Sipping on a PBR, I am lit by dim bulbs lining the Hargray Capitol Theatre’s lavish proscenium. A crowd clad in a rusted rainbow of plaid button-downs, trucker hats, and Levis bustles about, most with their own cheap can in tow. There is a glow on the wood panels—dark tan—and the blood red accents make their way to each face on the floor. It is quickly clear that these lights are not the only sources brightening the sold out space in Macon, though. An immense warmth projecting from the stage slows every conversation present. A man strumming his electric Collings I-35 is singing stories atop the black stage. He croons, “Home is where the heart aches. My home is where the milk shakes hands with the bourbon.” Security has to quiet visitors in the lobby and the area just outside to preserve the integrity of the show for the mood of the night is intimacy.
Alexander Buckley Meek, performing under the shortened moniker Buck Meek, shakes his head behind the microphone making his voice like a wave, surging and retreating in volume. His jumps to falsetto are effortless yodels. Six-stringed shucks and plucks are powerful punctuators. “Exit 7 Roses” and “Joe by the Book” are seamlessly merged into one song, and I feel like a criminal not setting my beer down to clap after every ballad. All the hoots and applause are more than deserved. I tell my friend at the end of the set I don’t remember the last time I heard three chords sound that good.
Before I have time to admire the setting any longer, however, a familiar voice commandeers Meek’s former position. Instantly the crowd recognizes the opening lines of “Via Chicago” and begin singing along. The way Jeff Tweedy invites his audience into every song is something I have never witnessed before tonight. His grace and ease onstage are pure magic. The presentation is simple, calm, heartwarming, engaging.
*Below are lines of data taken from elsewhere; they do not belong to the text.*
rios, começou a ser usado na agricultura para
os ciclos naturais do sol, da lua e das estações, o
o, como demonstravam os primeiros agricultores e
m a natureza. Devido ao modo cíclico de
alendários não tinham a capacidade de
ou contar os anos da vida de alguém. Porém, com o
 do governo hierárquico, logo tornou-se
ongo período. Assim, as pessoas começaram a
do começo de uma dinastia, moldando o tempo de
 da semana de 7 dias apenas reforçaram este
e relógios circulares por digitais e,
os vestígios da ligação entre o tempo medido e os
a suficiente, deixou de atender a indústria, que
There are many moments of back and forth between the crowd and Tweedy, practically full conversations ranging from his wife’s “tackle box of medical marijuana” to the story of Noah’s Ark. I look around at them perfectly happy and entirely involved which in turn makes me feel the same.
Wilco’s mastermind pulls most of his material from his latest solo release, WARM, and even previews some new singles off his LP WARMER, coming out later this year. Death is sown within Tweedy’s lyrics, yet there is a melancholic hope in these songs that lifts up the crowd. Wilco has been a shining beacon in a thick fog for me ever since I first heard them on my dad’s iPod in middle school. I can sense the other attendees know a similar truth.
We find such great comfort in Tweedy’s work that there is a roar for an encore. To celebrate the twentieth anniversary of Summerteeth‘s release, Mr. Tweedy plays “I’m Always in Love” as many try to whistle the synth hook. That’s followed by “A Shot in the Arm” as the same people belt “bloodier than blood!” The audience calls for a second encore, and though it is sadly unanswered, the leftover joy in the atmosphere is nearly tangible. Even as I exit the theater, I cannot shake the content feeling in my heart, as a stomach might have after a five-star meal. What a lovely surprise that I should find myself singing with Jeff Tweedy on a Saturday night in Macon.